BEGIN Record set

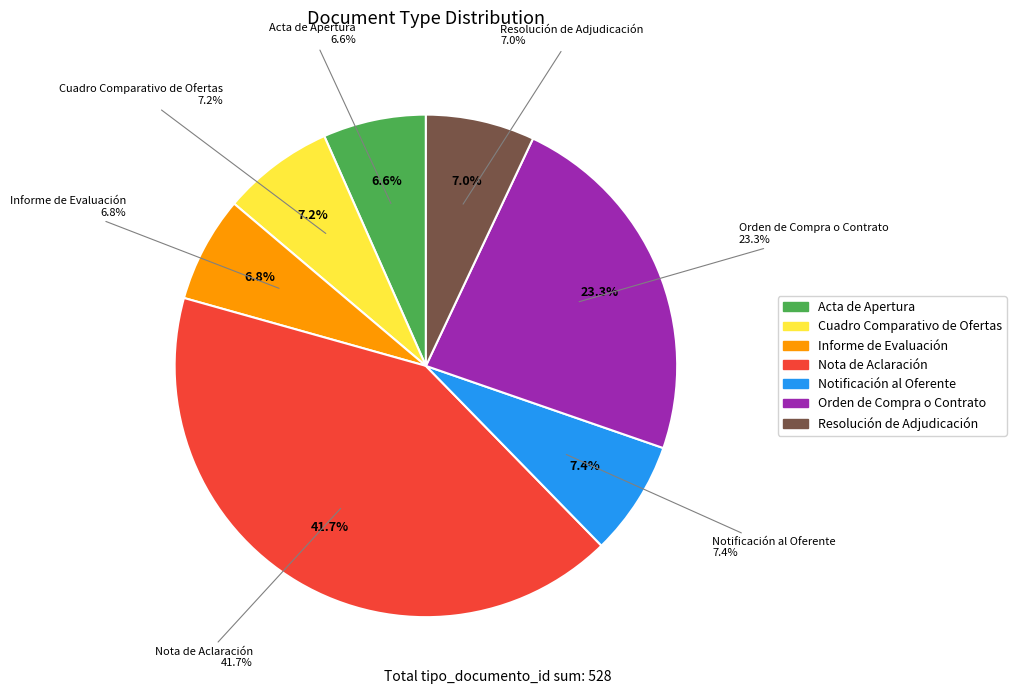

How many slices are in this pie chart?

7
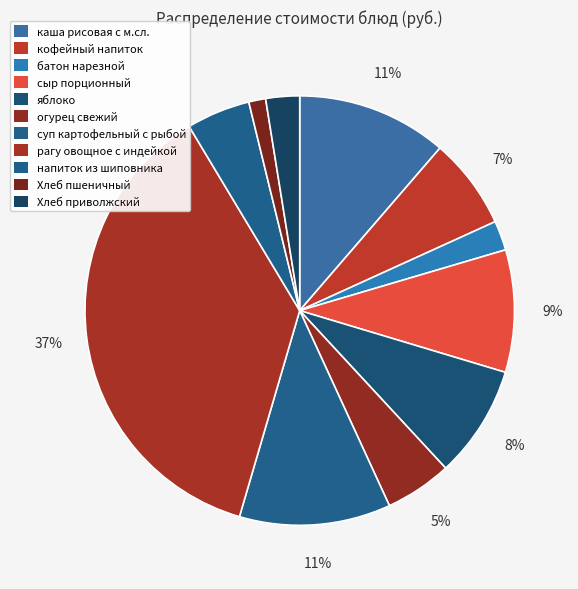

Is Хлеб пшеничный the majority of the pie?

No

END Record set
BEGIN Record set

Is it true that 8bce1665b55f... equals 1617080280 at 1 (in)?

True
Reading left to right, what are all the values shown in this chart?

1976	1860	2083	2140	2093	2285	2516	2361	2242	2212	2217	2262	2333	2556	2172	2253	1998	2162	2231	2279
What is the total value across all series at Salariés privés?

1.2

END Record set
BEGIN Record set

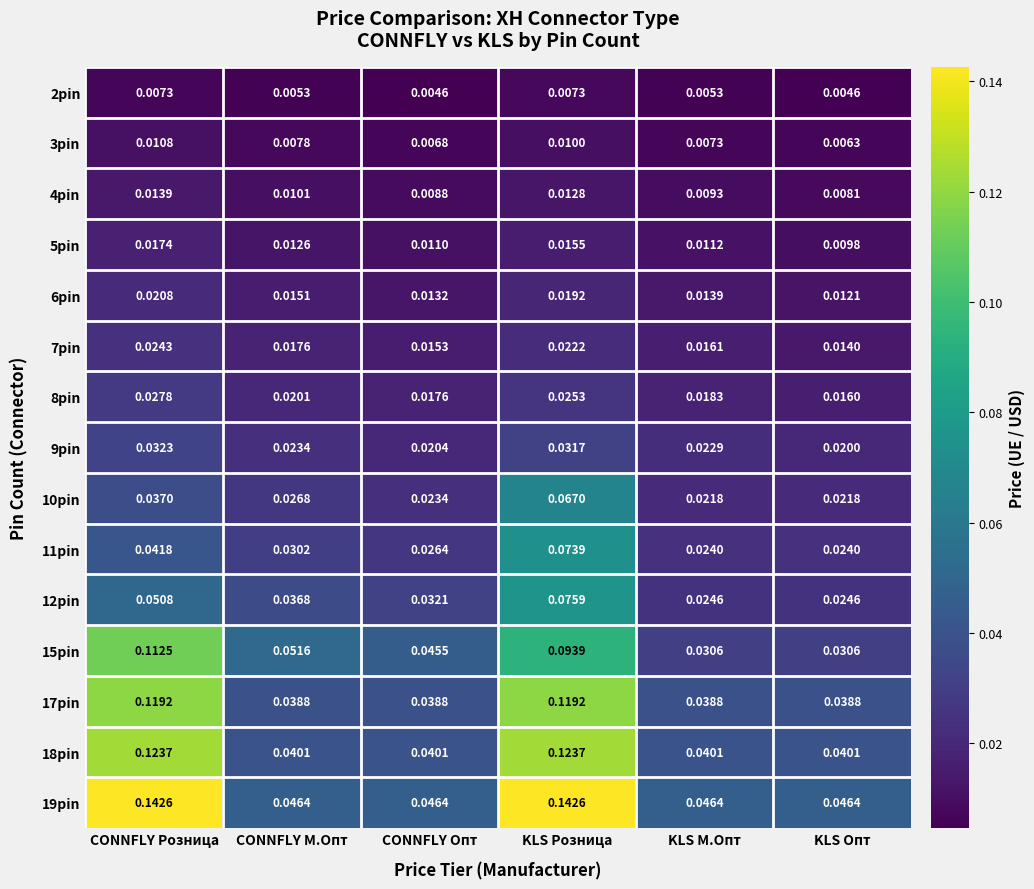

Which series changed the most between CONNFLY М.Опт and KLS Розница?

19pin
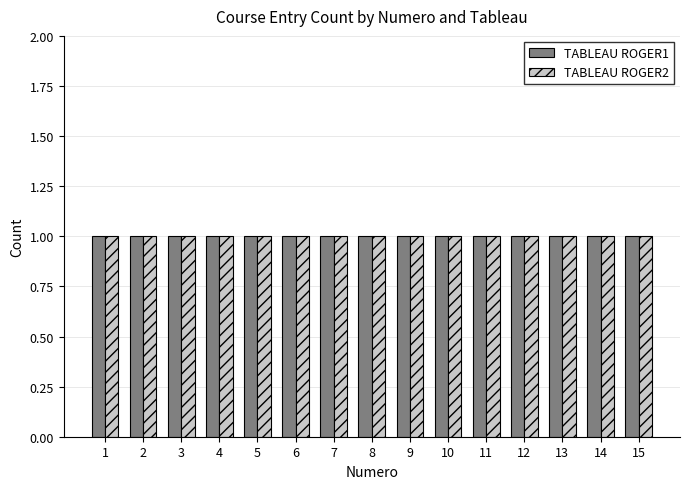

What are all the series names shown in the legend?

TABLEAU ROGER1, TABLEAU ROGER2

END Record set

> Exercise: Collect every line above that contains the word "chart", and copy each one out. Case counts, so treat capital and lowercase letters as different.

> Output for this exercise:
How many slices are in this pie chart?
Reading left to right, what are all the values shown in this chart?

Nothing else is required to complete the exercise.